Announcing the changes, Chris Evans, Australia's immigration minister, said the global financial crisis has changed the country's economic circumstances.

As a result, he said, it would be "prudent to reduce this year's migration intake accordingly".

"We don't want people coming in, competing with Australians for the same jobs when the jobs are in short supply"

Chris Evans,
immigration minister

"We don't want people coming in, competing with Australians for the same jobs when the jobs are in short supply."

Evans said further cuts were likely in the May 12 budget, leaving only health occupations, engineering and information technology as needed skills.

"What we'll look to do is run a smaller programme and keep the capacity to make sure we can bring in any labour we might need as the year develops," he added.

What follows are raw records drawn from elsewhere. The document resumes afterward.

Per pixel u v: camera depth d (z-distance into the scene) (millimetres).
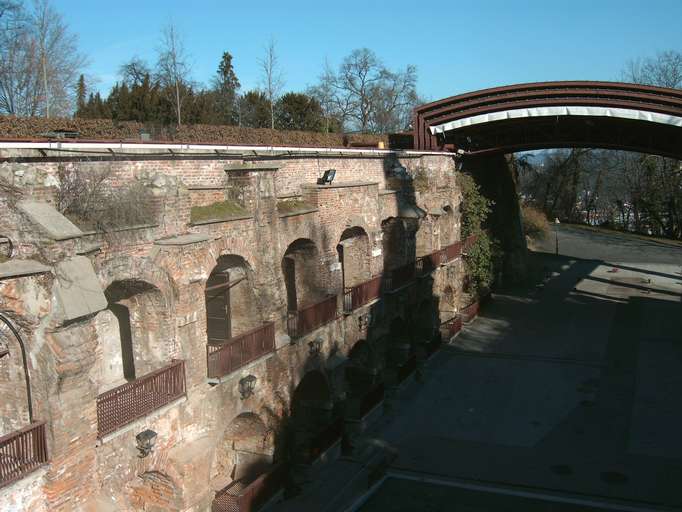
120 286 14336
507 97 37844
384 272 26469
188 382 15203
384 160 27609
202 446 15453
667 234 70812
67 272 11719
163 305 14664
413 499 19797
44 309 11531
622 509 19031
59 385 11758
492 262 43562
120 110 27406
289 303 22078
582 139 41719
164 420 14602
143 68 43500
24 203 11617
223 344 16344
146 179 14531
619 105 35312
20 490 11406
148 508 15414
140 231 13883
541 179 80125
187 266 14891
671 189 68750
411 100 77438
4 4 32062
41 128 18797
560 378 29750
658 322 38312
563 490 20172
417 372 29766
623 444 23203
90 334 12227
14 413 12312
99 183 13062
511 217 49281
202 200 16469
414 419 25750
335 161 23578
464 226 39062
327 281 21578
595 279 49625
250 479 19125
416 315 30578
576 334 36344
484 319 39469
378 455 22766
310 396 22609
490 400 27422
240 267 17969
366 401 24891
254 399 17891
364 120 75125
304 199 20984
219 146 17891
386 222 28375
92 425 12539
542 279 49906
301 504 19375
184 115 30594
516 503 19484
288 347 19391
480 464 21984
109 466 13211
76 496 12266
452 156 36219
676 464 21594
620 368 30828
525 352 33469
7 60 34469
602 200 86438
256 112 46844
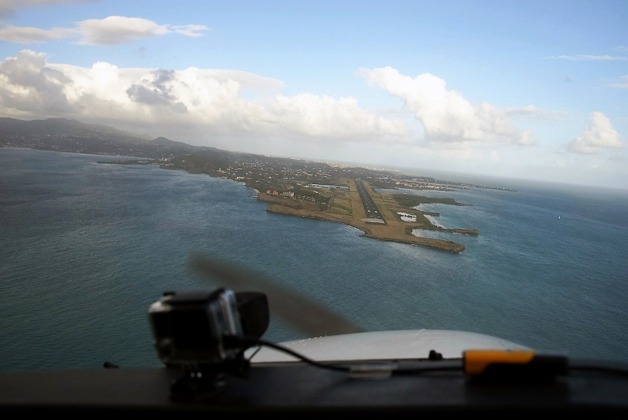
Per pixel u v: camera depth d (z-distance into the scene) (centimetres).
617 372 203
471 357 197
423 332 462
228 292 200
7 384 240
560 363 192
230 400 194
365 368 229
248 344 193
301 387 207
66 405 202
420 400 184
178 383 201
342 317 522
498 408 176
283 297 481
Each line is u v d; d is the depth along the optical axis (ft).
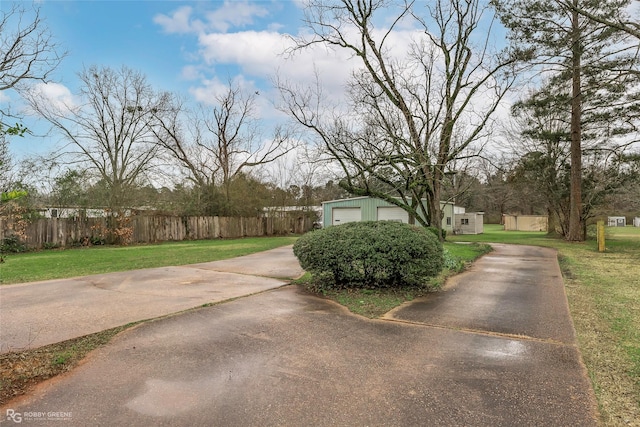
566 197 70.03
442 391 9.04
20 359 11.09
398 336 13.12
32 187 52.49
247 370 10.30
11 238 47.55
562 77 55.31
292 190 98.99
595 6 46.83
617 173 59.88
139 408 8.32
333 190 105.81
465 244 55.11
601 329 13.85
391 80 39.14
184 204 73.61
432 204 40.70
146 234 63.98
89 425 7.64
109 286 22.52
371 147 39.04
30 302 18.33
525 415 7.97
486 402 8.51
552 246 54.80
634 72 37.35
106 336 13.11
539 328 14.03
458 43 37.81
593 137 60.75
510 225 124.06
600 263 34.60
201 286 22.31
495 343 12.41
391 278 20.84
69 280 24.80
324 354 11.44
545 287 22.30
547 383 9.43
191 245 57.62
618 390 9.04
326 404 8.48
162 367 10.52
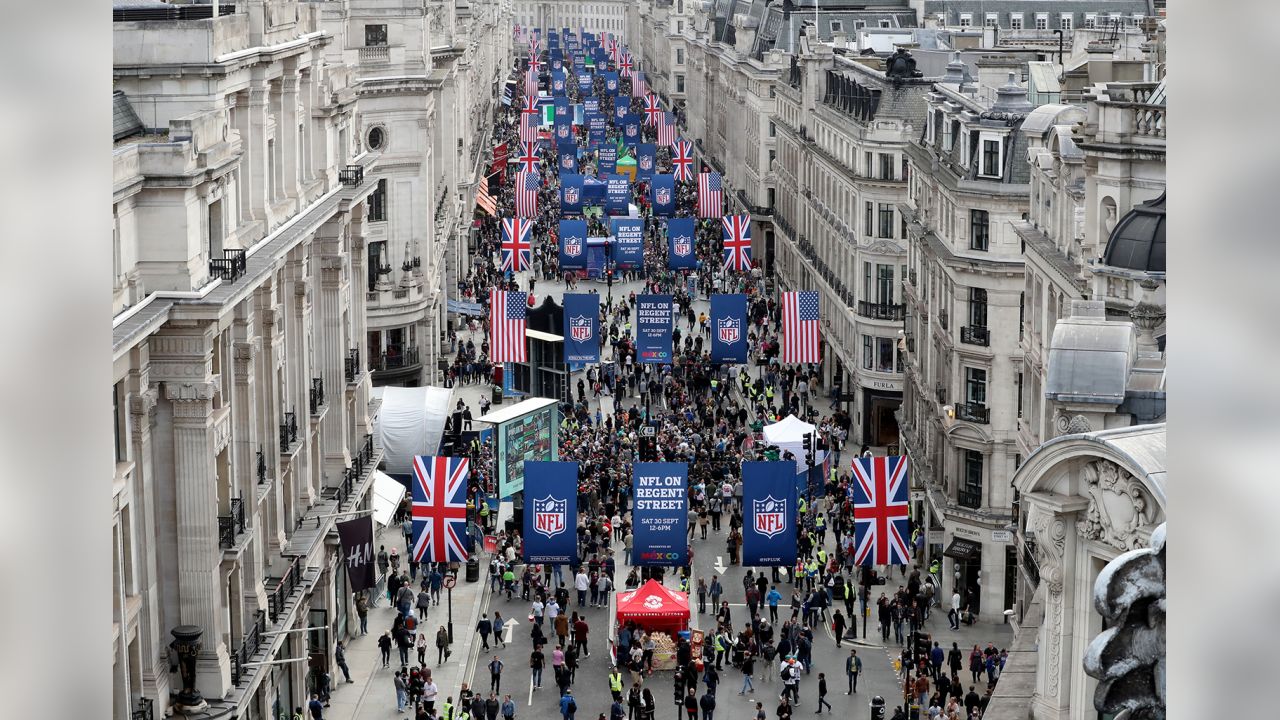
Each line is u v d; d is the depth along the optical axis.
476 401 124.00
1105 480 25.97
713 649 71.19
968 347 82.12
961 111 90.25
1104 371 29.64
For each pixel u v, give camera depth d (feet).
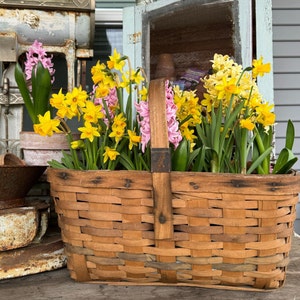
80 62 4.42
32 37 4.09
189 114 2.86
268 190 2.34
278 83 6.79
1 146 4.10
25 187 3.16
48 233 3.62
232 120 2.62
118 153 2.62
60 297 2.60
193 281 2.56
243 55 3.82
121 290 2.71
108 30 5.72
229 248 2.43
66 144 3.36
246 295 2.61
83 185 2.52
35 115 3.16
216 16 3.99
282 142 6.83
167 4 4.22
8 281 2.90
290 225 2.50
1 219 2.87
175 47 4.20
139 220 2.50
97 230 2.56
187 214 2.42
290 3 6.75
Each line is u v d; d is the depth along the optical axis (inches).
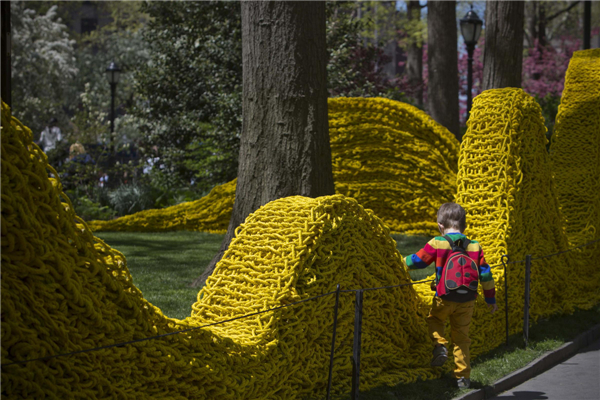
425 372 200.1
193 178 737.6
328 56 700.7
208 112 715.4
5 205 100.4
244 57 308.8
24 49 1224.8
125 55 1524.4
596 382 217.0
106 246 122.2
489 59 539.2
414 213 520.4
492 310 203.9
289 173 301.3
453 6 700.0
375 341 189.2
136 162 791.1
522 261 249.1
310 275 166.2
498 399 197.5
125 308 122.3
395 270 198.7
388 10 1129.4
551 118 704.4
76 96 1483.8
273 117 301.7
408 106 515.5
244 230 174.6
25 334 103.1
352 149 527.5
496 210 249.6
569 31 1577.3
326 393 169.3
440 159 509.0
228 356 140.9
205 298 170.1
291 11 298.2
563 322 291.0
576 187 355.6
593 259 354.6
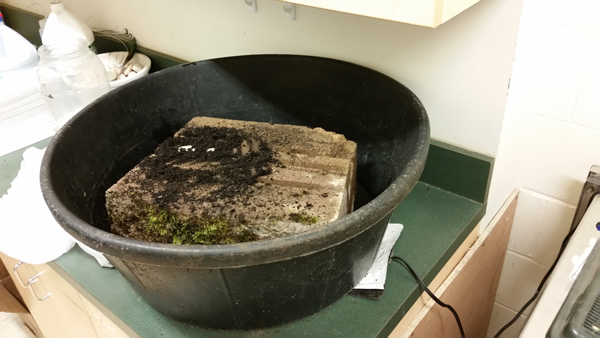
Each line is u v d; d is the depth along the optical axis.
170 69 0.87
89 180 0.73
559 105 0.84
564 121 0.85
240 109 0.95
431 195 0.86
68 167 0.68
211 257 0.46
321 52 0.90
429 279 0.72
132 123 0.83
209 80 0.91
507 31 0.68
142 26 1.19
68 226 0.51
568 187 0.92
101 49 1.32
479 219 0.83
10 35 1.24
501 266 1.10
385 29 0.79
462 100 0.78
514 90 0.75
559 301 0.64
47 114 1.12
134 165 0.85
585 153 0.86
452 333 0.93
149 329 0.66
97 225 0.71
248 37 0.99
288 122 0.95
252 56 0.89
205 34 1.06
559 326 0.53
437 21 0.47
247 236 0.64
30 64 1.24
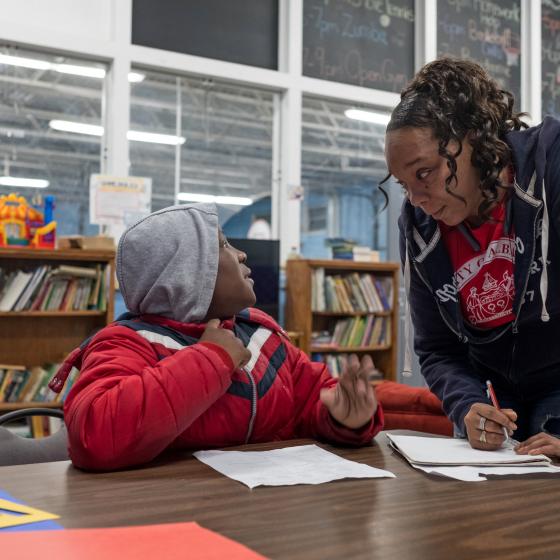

Following the announcement neighbouring New Zealand, which has been in recession for the past year, said it has no plans to follow suit and cut its annual intake of 45,000 skilled migrants.

"We have a skills deficit and while that may abate slightly because of the downturn in the economy and the growing unemployment, we still have to make sure we have enough skills to grow our economy and develop further," John Key, the New Zealand prime minister, told reporters.

Rising unemployment

The global economic crisis is pushing Australia
closer to recession [EPA]
Last week the Australian Bureau of Statistics reported that unemployment had risen to 5.2 per cent, its highest in nearly four years.

The federal government predicts the rate will hit 5.5 per cent by June and says it could hit as high as seven per cent by the same time next year.

Australia had until recently seen a boom in new arrivals to help meet labour shortages for the past decade as a China-fuelled mining boom drove unemployment rates to 30-year lows.

But six of the country's major trading partners are now in recession and its economic growth has stalled.

This month Australia moved a step closer to recession with the economy shrinking by 0.5 per cent, its first contraction in eight years.

The government hopes a recently announced $27.5bn stimulus package, including cash handouts and infrastructure spending, will help the economy through the downturn.


Bob Kinnaird, a leading migration expert and former government official, supported the move saying the record recent migrant arrivals in a fast-shrinking job market were leading to "highly combustible" conditions in regional areas, where most of them had settled.

The move was also supported by Australia's Master Builders Association which was concerned about rising unemployment in the building and construction sector.

"We're projecting at least a loss of 50,000 jobs in this industry over the next 12 months," Wilhelm Harnisch, the association's chief executive, told ABC radio.

Citing the prevailing economic situation opposition leader Malcolm Turnbull said the government should be prepared to further reduce the migrant intake.

"We're disappointed they have failed to do so in recent months," Turnbull told ABC radio.

But the Australian Chamber of Commerce and Industry took the side of caution saying the government needed to be wary of tinkering with immigration.

Peter Anderson, the chief executive of the chamber, said many skilled job sectors still faced a worker shortage and a cut in intake could crimp an economic recovery.

"We would have preferred a status quo position," he added.